__WHAT IS NEEDED__
Could you output the text lines from all of the rows below as a JSON list of strings, one string per line, skipping blank lines? Leave out the pictures.

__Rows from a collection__
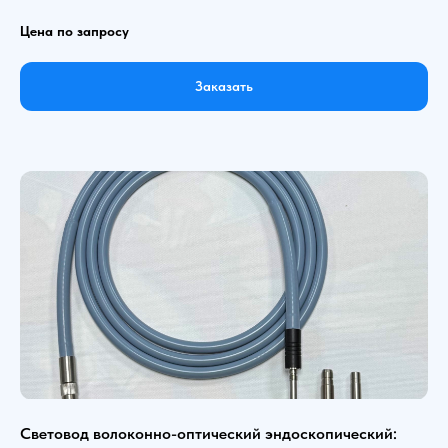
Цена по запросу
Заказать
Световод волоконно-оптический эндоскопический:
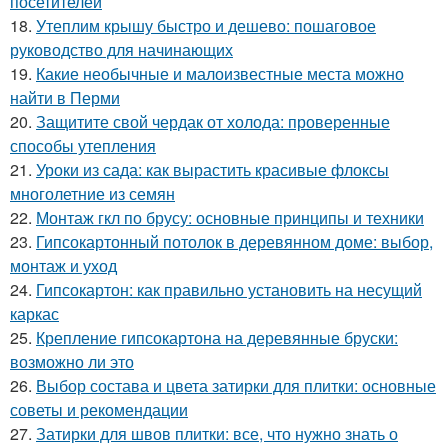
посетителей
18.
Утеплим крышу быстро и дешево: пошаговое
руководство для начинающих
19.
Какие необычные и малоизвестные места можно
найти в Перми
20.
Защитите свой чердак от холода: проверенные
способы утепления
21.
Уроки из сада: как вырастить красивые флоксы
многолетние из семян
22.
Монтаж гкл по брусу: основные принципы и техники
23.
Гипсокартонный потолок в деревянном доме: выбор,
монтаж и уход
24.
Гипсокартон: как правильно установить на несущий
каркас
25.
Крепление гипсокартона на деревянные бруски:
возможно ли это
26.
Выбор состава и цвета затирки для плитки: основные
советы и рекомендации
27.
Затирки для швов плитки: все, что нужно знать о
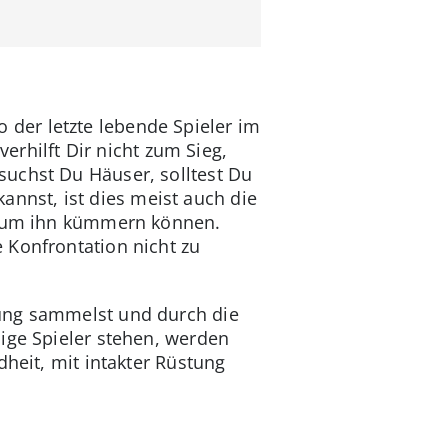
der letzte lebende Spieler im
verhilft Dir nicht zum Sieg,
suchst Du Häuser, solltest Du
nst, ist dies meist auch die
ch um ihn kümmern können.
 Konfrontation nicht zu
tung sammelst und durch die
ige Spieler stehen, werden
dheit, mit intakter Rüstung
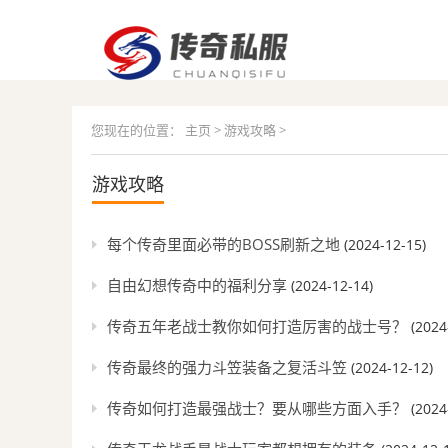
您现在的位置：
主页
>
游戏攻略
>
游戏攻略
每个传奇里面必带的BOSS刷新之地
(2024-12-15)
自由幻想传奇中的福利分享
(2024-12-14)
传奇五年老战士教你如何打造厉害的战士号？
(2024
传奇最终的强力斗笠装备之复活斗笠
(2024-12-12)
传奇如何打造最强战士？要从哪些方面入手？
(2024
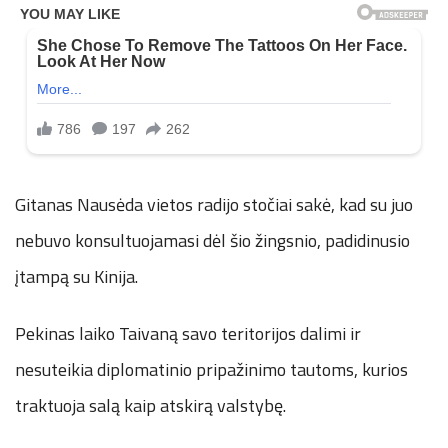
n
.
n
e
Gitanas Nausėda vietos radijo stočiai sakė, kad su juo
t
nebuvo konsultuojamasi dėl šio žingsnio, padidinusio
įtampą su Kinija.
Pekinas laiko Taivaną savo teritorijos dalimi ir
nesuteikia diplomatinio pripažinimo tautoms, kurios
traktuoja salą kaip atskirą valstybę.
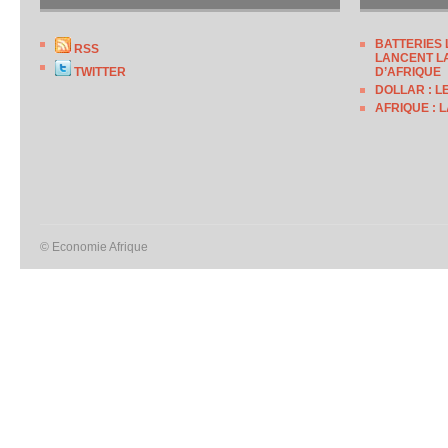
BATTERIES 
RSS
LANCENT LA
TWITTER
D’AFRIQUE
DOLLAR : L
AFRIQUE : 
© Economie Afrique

__EXERCISE ANSWER__
[
  "Цена по запросу",
  "Заказать",
  "Световод волоконно-оптический эндоскопический:",
  "посетителей",
  "18.",
  "Утеплим крышу быстро и дешево: пошаговое",
  "руководство для начинающих",
  "19.",
  "Какие необычные и малоизвестные места можно",
  "найти в Перми",
  "20.",
  "Защитите свой чердак от холода: проверенные",
  "способы утепления",
  "21.",
  "Уроки из сада: как вырастить красивые флоксы",
  "многолетние из семян",
  "22.",
  "Монтаж гкл по брусу: основные принципы и техники",
  "23.",
  "Гипсокартонный потолок в деревянном доме: выбор,",
  "монтаж и уход",
  "24.",
  "Гипсокартон: как правильно установить на несущий",
  "каркас",
  "25.",
  "Крепление гипсокартона на деревянные бруски:",
  "возможно ли это",
  "26.",
  "Выбор состава и цвета затирки для плитки: основные",
  "советы и рекомендации",
  "27.",
  "Затирки для швов плитки: все, что нужно знать о",
  "der letzte lebende Spieler im",
  "verhilft Dir nicht zum Sieg,",
  "suchst Du Häuser, solltest Du",
  "nst, ist dies meist auch die",
  "ch um ihn kümmern können.",
  " Konfrontation nicht zu",
  "tung sammelst und durch die",
  "ige Spieler stehen, werden",
  "dheit, mit intakter Rüstung",
  "您现在的位置：",
  "主页",
  ">",
  "游戏攻略",
  ">",
  "游戏攻略",
  "每个传奇里面必带的BOSS刷新之地",
  "(2024-12-15)",
  "自由幻想传奇中的福利分享",
  "(2024-12-14)",
  "传奇五年老战士教你如何打造厉害的战士号？",
  "(2024",
  "传奇最终的强力斗笠装备之复活斗笠",
  "(2024-12-12)",
  "传奇如何打造最强战士？要从哪些方面入手？",
  "(2024",
  "n",
  ".",
  "n",
  "e",
  "Gitanas Nausėda vietos radijo stočiai sakė, kad su juo",
  "t",
  "nebuvo konsultuojamasi dėl šio žingsnio, padidinusio",
  "įtampą su Kinija.",
  "Pekinas laiko Taivaną savo teritorijos dalimi ir",
  "nesuteikia diplomatinio pripažinimo tautoms, kurios",
  "traktuoja salą kaip atskirą valstybę.",
  "BATTERIES ",
  "RSS",
  "LANCENT LA",
  "TWITTER",
  "D’AFRIQUE",
  "DOLLAR : L",
  "AFRIQUE : ",
  "© Economie Afrique"
]